The results you get by following these easy steps will help you understand how they really felt, and you can measure the impact of each behavior on loyalty and advocacy. For one customer (a specialist retailer with 400 locations), we identified seven key behaviors that created the ideal experience. The customer wanted staff to recommend the right additional items. The top 20% of stores had a 34% higher additional rate and achieved 143% higher year-on-year comparable sales growth in comparison with the bottom 20%. Happy customers buy more – and they love the service experience!
2. Engage your teams
As mentioned, growth feedback will only occur when your teams are motivated to repeatedly improve. Customer feedback collected via video, voice, or text will help you tie results to specific actions for team members, in addition to develop e-learning opportunities. It also reinforces why it matters. When employees see that results matter to them and feel accountable for those results, they are more more likely to take motion.
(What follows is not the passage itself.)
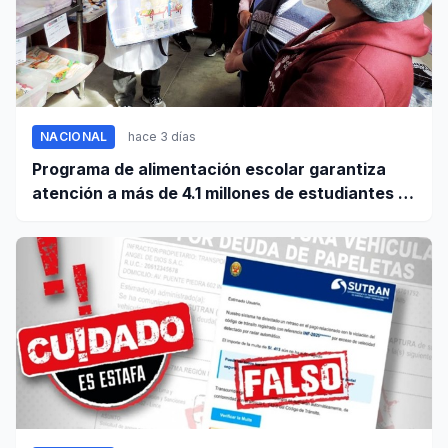
NACIONAL
hace 3 días
Programa de alimentación escolar garantiza
atención a más de 4.1 millones de estudiantes a
nivel nacional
For example, one international client in the home appliance industry entered a query that asked, “Based on the expertise, friendliness, knowledge, and advice of the team member who served you, how likely would you be to serve them again?” We compared the results to sales conversion rates (i.e., how many shoppers became buyers) and found that the top performers on this query had a 36% higher conversion rate.
The key to growth is addressing what is likely to be getting in the way, whether it’s skills, confidence or competence, and resolving the issues that are stopping teams from fully engaging.
3. Support comprehensive development
The third advice is to maneuver beyond tracking results and focus on the behaviors that drive results. Leverage your CX program to amass latest customers, retain existing ones, increase average spend per customer, improve conversion rates, increase referrals, and increase positive social media reviews to draw more latest customers. When you can discover the key behaviors that directly impact customer loyalty or dissatisfaction, you can move from chasing results to focusing solely on the actions required to drive improvement. You can learn and apply proven best practices, discover average results, and see what’s missing between what some call “vanilla” experiences and your “Wow!” service, and you can more effectively deal with negative reviews.
As an example of how this approach drives growth, for one of our automotive services clients, we compared the top 20% and bottom 20% to their annual sales and came upon where their latest customers were coming from (the (*3*)), their NPS scores, and their Google rankings. The top 20% had 24% higher annual sales, 78% of their latest customers got here from referrals, and they mentioned seeing a positive review. They had an NPS of 96 in comparison with 64 for the bottom 20% and a Google rating of 4.8 out of 5.0.
The key is to focus on actionable feedback, hold each person accountable for their behaviors, and link program outcomes to resources to handle skills and focus on what you want more of—recognize your best practices and focus on behaviors greater than outcomes (which are results). Remember, the key to getting more customers to reply is how you personalize your survey questions by customer type, making them conversational and giving them a real voice to inform you what’s most significant to them. Finally, growth is about understanding the impact of consistently achieving all of your key standards.